Padwan LLM
Unified client for OpenAI, Gemini, Mistral, and Grok APIs. Supports also OpenAI-compatible endpoints.
Why
Most LLM client libraries pull in heavy dependencies (pydantic, httpx) and lock you into a single provider's SDK. Padwan LLM takes a different approach:
- Single runtime dependency — only niquests, no pydantic, no httpx. Zero overhead beyond the HTTP layer.
- TypedDict-only — all request/response types are plain
TypedDicts, no validation framework required. No runtime cost, full editor support. - Multi-provider, extensible — supports the major providers (OpenAI, Gemini, Mistral, Grok) with a shared base class that makes adding new ones straightforward.
Features
- Unified interface - Single API for multiple LLM providers
- Async-first - Built on async/await for high performance
- HTTP/2 and HTTP/3 - Automatic protocol negotiation via niquests
- Fully typed - Complete type hints with Python 3.13+ generics
- Streaming support - Real-time token streaming for all providers
- Conversation management - Built-in conversation history handling
- Agentic loop -
AgentSessiondrives multi-turn conversations with tool dispatch, parallel execution, approval hooks, and snapshot persistence - MCP support - Streamable HTTP and stdio transports for Model Context Protocol tool servers
- Gemini thinking - Stream thought tokens separately via an
on_thoughtcallback
Supported Providers
| Provider | Chat | Streaming | Batch | Transcription | Embeddings |
|---|---|---|---|---|---|
| OpenAI | ✅ | ✅ | ✅ | ❌ | ❌ |
| Gemini | ✅ | ✅ | ✅ | ❌ | ❌ |
| Mistral | ✅ | ✅ | ❌ | ✅ | ✅ |
| Grok | ✅ | ✅ | ✅ | ❌ | ❌ |
| OpenAI-Compatible | ✅ | ✅ | ➕ | ➕ | ➕ |
Quick Example
from padwan_llm import LLMClient
async with LLMClient(model="gpt-4o") as client:
response, usage = await client.complete_chat(
[{"role": "user", "content": "Hello!"}]
)
print(response["content"])
Installation
Or with uv:
Agentic loop
AgentSession wraps a conversation with the loop that calls the LLM, dispatches any tool calls, feeds the results back,
and repeats until the model produces a plain text answer.

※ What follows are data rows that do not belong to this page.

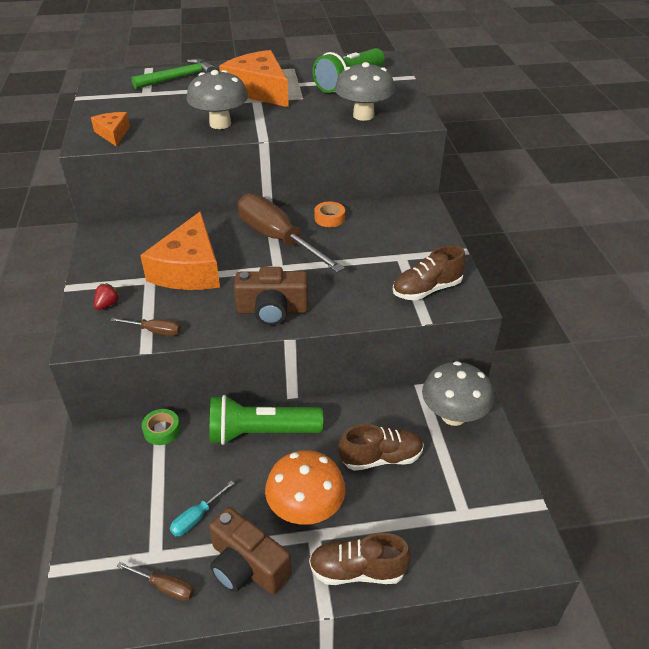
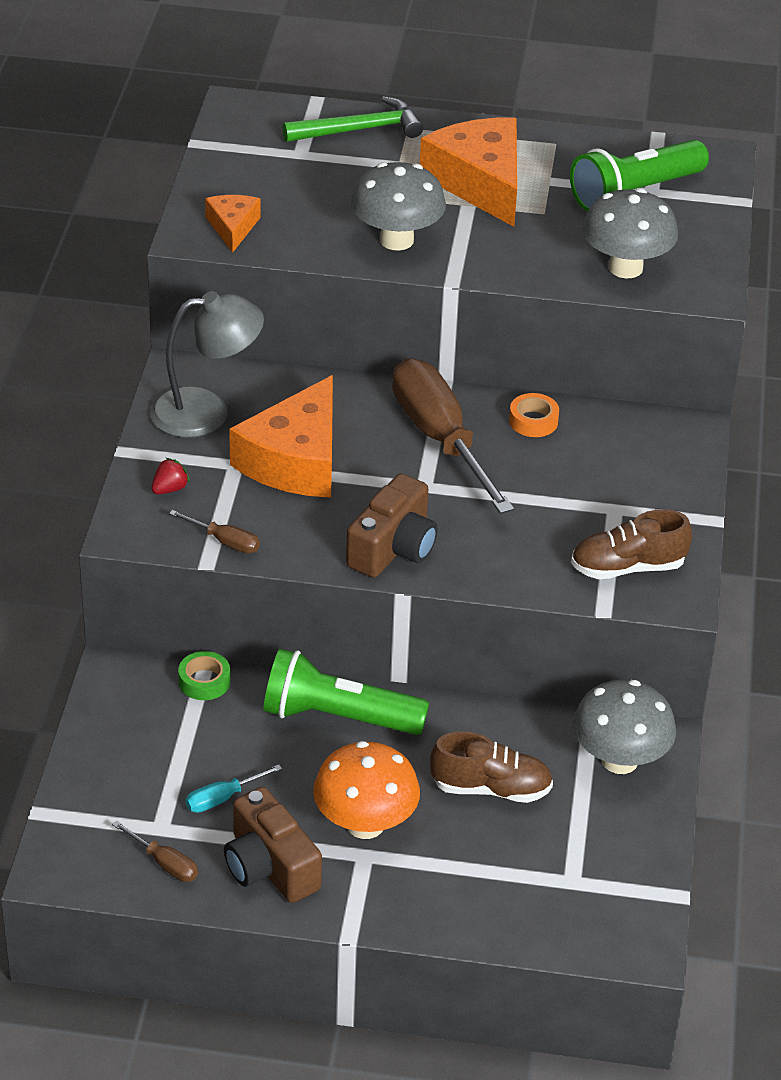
camera: 15 degrees right, 0 degrees up
(122, 252) = (206, 411): none -> grey lamp
(272, 310) = (393, 548): brown camera -> brown camera turned 75 degrees counterclockwise
(357, 570) = (405, 906): brown shoe -> none

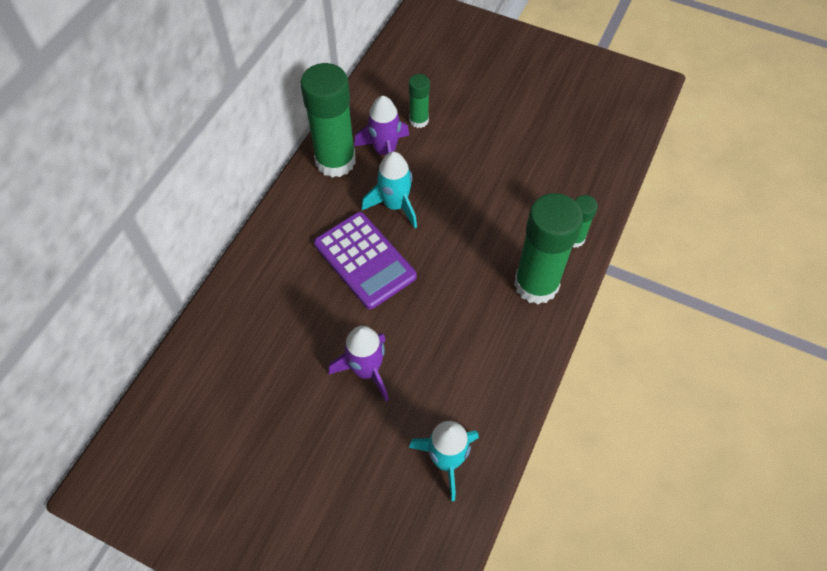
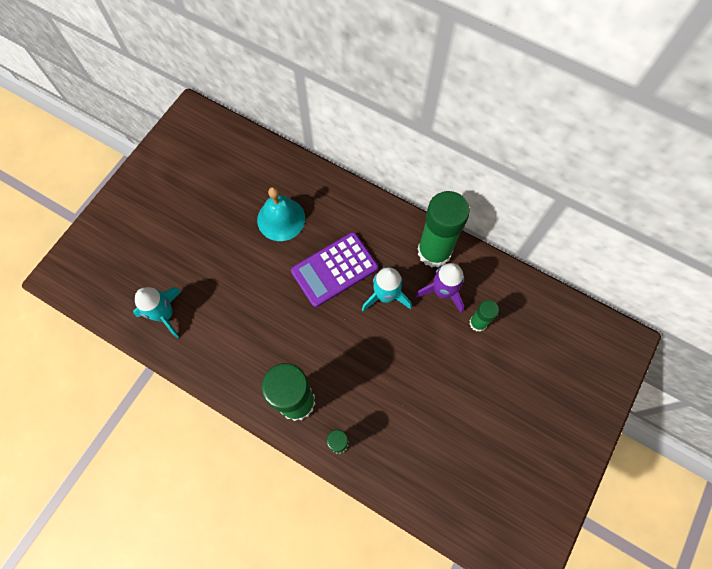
camera: 95 degrees right, 10 degrees up
(294, 330) = (281, 219): none -> turquoise bell
(366, 370) = (241, 266): purple rocket -> none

It accepts individual McpTool instances and whole McpTransport servers in the same list, transports are entered as part of the session lifecycle:
from padwan_llm import AgentSession, LLMClient, McpStdio
async with AgentSession(
client=LLMClient(model="gpt-4o"),
mcp_tools=[McpStdio(command="uvx", args=["weather-mcp"])],
system="You have access to weather tools.",
) as session:
text = await session.send("What is the weather in Paris?")
See the Agents page for approval hooks, parallel execution, and snapshot persistence.
MCP (Model Context Protocol)
Connect to MCP tool servers over streamable HTTP or stdio:
from padwan_llm import McpStreamable, McpStdio
async with McpStreamable(url="https://mcp.example.com/mcp", token="sk-...") as mcp:
result = await mcp.tools[0].handler({"query": "test"})
See the MCP page for architecture diagrams, the dual-channel design of McpStreamable, the stdio reader model, and the reconnection flow.
CLI / TUI
The interactive CLI/TUI is available as a separate package: padwan-cli.